Financer les personnes en maisons de retraite
Autre coup de canif dans son programme, le gouvernement a suspendu un mécanisme qui aurait permis d'augmenter les retraites publiques d'environ 8% l'an prochain. La hausse sera bien moindre, à savoir 2,5% ou à hauteur de l'inflation. Le gouvernement compte également augmenter les taxes sur les dividendes.
Les rumeurs entourant ces mesures avaient alimenté la colère de nombreux élus conservateurs ces derniers jours, au point que Downing Street laisse fuiter dans la presse la possibilité d'un remaniement en cas de rébellion dans les rangs du gouvernement.
"Aucun gouvernement n'a envie d'augmenter les impôts mais nous sommes dans une période extraordinaire", a assuré le ministre des Finances Rishi Sunak devant la presse, expliquant qu'un nouveau recours à l'emprunt serait "irresponsable" après l'envolée de la dette pendant la pandémie.
Au-delà des besoins urgents du NHS, la hausse des cotisations sociales, qui s'appliquera aux employés comme aux employeurs, vise surtout à financer la prise en charge en maison de retraites comme le promettent depuis des années les gouvernements successifs au Royaume-Uni. Actuellement, toute personne ayant des avoirs dépassant 23.250 livres doit tout prendre en charge, menant à des situations difficiles.

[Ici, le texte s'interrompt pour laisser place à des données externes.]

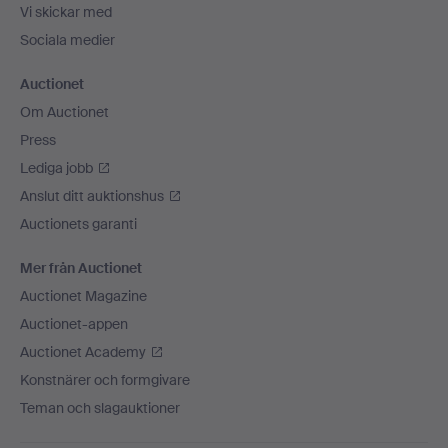
Vi skickar med
Sociala medier
Auctionet
Om Auctionet
Press
Lediga jobb
Anslut ditt auktionshus
Auctionets garanti
Mer från Auctionet
Auctionet Magazine
Auctionet-appen
Auctionet Academy
Konstnärer och formgivare
Teman och slagauktioner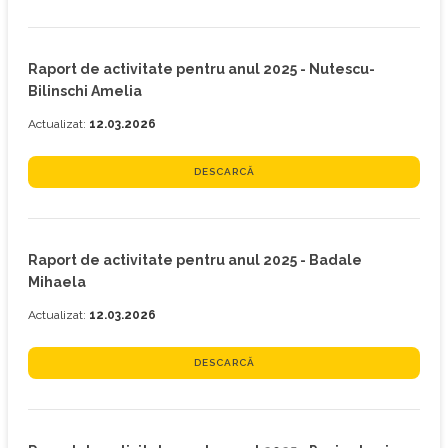
Raport de activitate pentru anul 2025 - Nutescu-
Bilinschi Amelia
Actualizat:
12.03.2026
DESCARCĂ
Raport de activitate pentru anul 2025 - Badale
Mihaela
Actualizat:
12.03.2026
DESCARCĂ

A partir d'octobre 2023, les personnes à bas patrimoine (moins de 20.000 livres) ne devront rien débourser, et une aide sera accordée au-delà jusqu'à 100.000 livres, tandis que les dépenses seront plafonnées à 86.000 livres par personne.
Ces annonces ont été jugées insuffisantes par l'opposition travailliste, son chef de file Keir Starmer soulignant que les coûts resteront "substantiels" pour beaucoup de gens.
De leur côté, les Chambres de commerce britanniques ont dénoncé un frein à la croissance de l'emploi et à la reprise économique, les entreprises étant déjà fragilisées par 18 mois de pandémie.